#### Problem description:
Copy the text of every item below word for word, leaving the pictures out of your answer.
-- Given data follows --
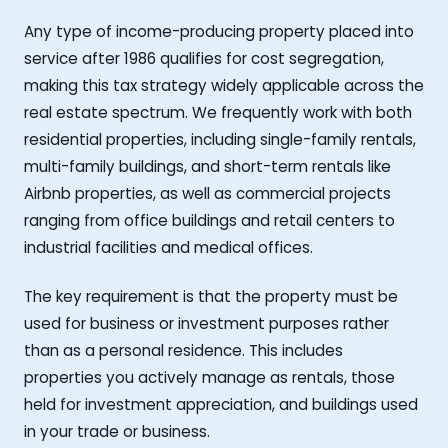
Any type of income-producing property placed into
service after 1986 qualifies for cost segregation,
making this tax strategy widely applicable across the
real estate spectrum. We frequently work with both
residential properties, including single-family rentals,
multi-family buildings, and short-term rentals like
Airbnb properties, as well as commercial projects
ranging from office buildings and retail centers to
industrial facilities and medical offices.
The key requirement is that the property must be
used for business or investment purposes rather
than as a personal residence. This includes
properties you actively manage as rentals, those
held for investment appreciation, and buildings used
in your trade or business.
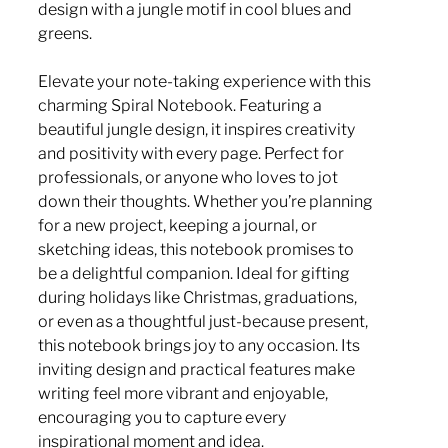
design with a jungle motif in cool blues and
greens.
Elevate your note-taking experience with this
charming Spiral Notebook. Featuring a
beautiful jungle design, it inspires creativity
and positivity with every page. Perfect for
professionals, or anyone who loves to jot
down their thoughts. Whether you’re planning
for a new project, keeping a journal, or
sketching ideas, this notebook promises to
be a delightful companion. Ideal for gifting
during holidays like Christmas, graduations,
or even as a thoughtful just-because present,
this notebook brings joy to any occasion. Its
inviting design and practical features make
writing feel more vibrant and enjoyable,
encouraging you to capture every
inspirational moment and idea.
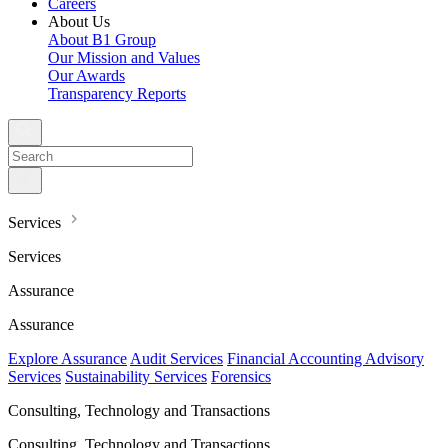
Careers
About Us
About B1 Group
Our Mission and Values
Our Awards
Transparency Reports
Services
Services
Assurance
Assurance
Explore Assurance
Audit Services
Financial Accounting Advisory
Services
Sustainability Services
Forensics
Consulting, Technology and Transactions
Consulting, Technology and Transactions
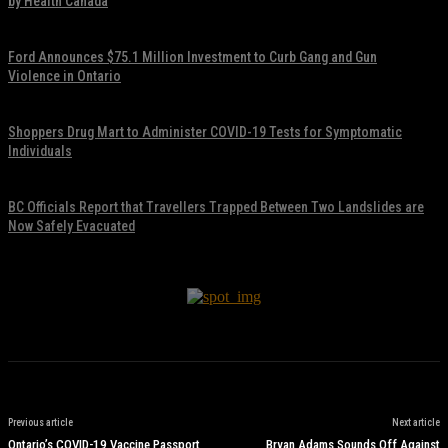
by Health Canada
November 17, 2021
Ford Announces $75.1 Million Investment to Curb Gang and Gun
Violence in Ontario
November 17, 2021
Shoppers Drug Mart to Administer COVID-19 Tests for Symptomatic
Individuals
November 17, 2021
BC Officials Report that Travellers Trapped Between Two Landslides are
Now Safely Evacuated
November 17, 2021
Previous article
Next article
Ontario’s COVID-19 Vaccine Passport
Bryan Adams Sounds Off Against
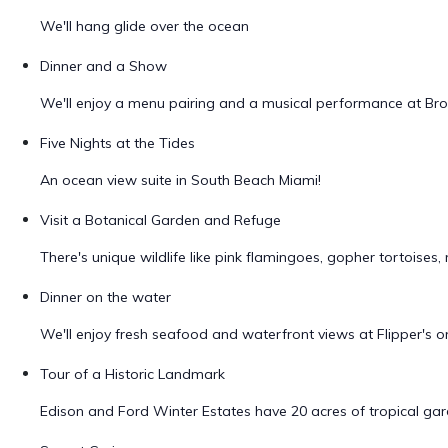
We'll hang glide over the ocean
Dinner and a Show
We'll enjoy a menu pairing and a musical performance at Br
Five Nights at the Tides
An ocean view suite in South Beach Miami!
Visit a Botanical Garden and Refuge
There's unique wildlife like pink flamingoes, gopher tortois
Dinner on the water
We'll enjoy fresh seafood and waterfront views at Flipper's
Tour of a Historic Landmark
Edison and Ford Winter Estates have 20 acres of tropical gard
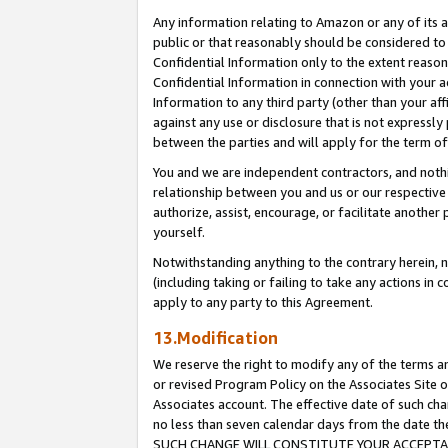
Any information relating to Amazon or any of its a
public or that reasonably should be considered to 
Confidential Information only to the extent reaso
Confidential Information in connection with your ac
Information to any third party (other than your af
against any use or disclosure that is not expressly
between the parties and will apply for the term o
You and we are independent contractors, and nothin
relationship between you and us or our respective a
authorize, assist, encourage, or facilitate another
yourself.
Notwithstanding anything to the contrary herein, no
(including taking or failing to take any actions in 
apply to any party to this Agreement.
13.Modification
We reserve the right to modify any of the terms an
or revised Program Policy on the Associates Site o
Associates account. The effective date of such ch
no less than seven calendar days from the dat
SUCH CHANGE WILL CONSTITUTE YOUR ACCEPTANC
-- Given data concluded --
#### Output of the task:
Any type of income-producing property placed into
service after 1986 qualifies for cost segregation,
making this tax strategy widely applicable across the
real estate spectrum. We frequently work with both
residential properties, including single-family rentals,
multi-family buildings, and short-term rentals like
Airbnb properties, as well as commercial projects
ranging from office buildings and retail centers to
industrial facilities and medical offices.
The key requirement is that the property must be
used for business or investment purposes rather
than as a personal residence. This includes
properties you actively manage as rentals, those
held for investment appreciation, and buildings used
in your trade or business.
design with a jungle motif in cool blues and
greens.
Elevate your note-taking experience with this
charming Spiral Notebook. Featuring a
beautiful jungle design, it inspires creativity
and positivity with every page. Perfect for
professionals, or anyone who loves to jot
down their thoughts. Whether you’re planning
for a new project, keeping a journal, or
sketching ideas, this notebook promises to
be a delightful companion. Ideal for gifting
during holidays like Christmas, graduations,
or even as a thoughtful just-because present,
this notebook brings joy to any occasion. Its
inviting design and practical features make
writing feel more vibrant and enjoyable,
encouraging you to capture every
inspirational moment and idea.
Careers
About Us
About B1 Group
Our Mission and Values
Our Awards
Transparency Reports
Services
Services
Assurance
Assurance
Explore Assurance
Audit Services
Financial Accounting Advisory
Services
Sustainability Services
Forensics
Consulting, Technology and Transactions
Consulting, Technology and Transactions
by Health Canada
November 17, 2021
Ford Announces $75.1 Million Investment to Curb Gang and Gun
Violence in Ontario
November 17, 2021
Shoppers Drug Mart to Administer COVID-19 Tests for Symptomatic
Individuals
November 17, 2021
BC Officials Report that Travellers Trapped Between Two Landslides are
Now Safely Evacuated
November 17, 2021
Previous article
Next article
Ontario’s COVID-19 Vaccine Passport
Bryan Adams Sounds Off Against
We'll hang glide over the ocean
Dinner and a Show
We'll enjoy a menu pairing and a musical performance at Br
Five Nights at the Tides
An ocean view suite in South Beach Miami!
Visit a Botanical Garden and Refuge
There's unique wildlife like pink flamingoes, gopher tortois
Dinner on the water
We'll enjoy fresh seafood and waterfront views at Flipper's
Tour of a Historic Landmark
Edison and Ford Winter Estates have 20 acres of tropical gard
Any information relating to Amazon or any of its a
public or that reasonably should be considered to 
Confidential Information only to the extent reaso
Confidential Information in connection with your ac
Information to any third party (other than your af
against any use or disclosure that is not expressly
between the parties and will apply for the term o
You and we are independent contractors, and nothin
relationship between you and us or our respective a
authorize, assist, encourage, or facilitate another
yourself.
Notwithstanding anything to the contrary herein, no
(including taking or failing to take any actions in 
apply to any party to this Agreement.
13.Modification
We reserve the right to modify any of the terms an
or revised Program Policy on the Associates Site o
Associates account. The effective date of such ch
no less than seven calendar days from the dat
SUCH CHANGE WILL CONSTITUTE YOUR ACCEPTANC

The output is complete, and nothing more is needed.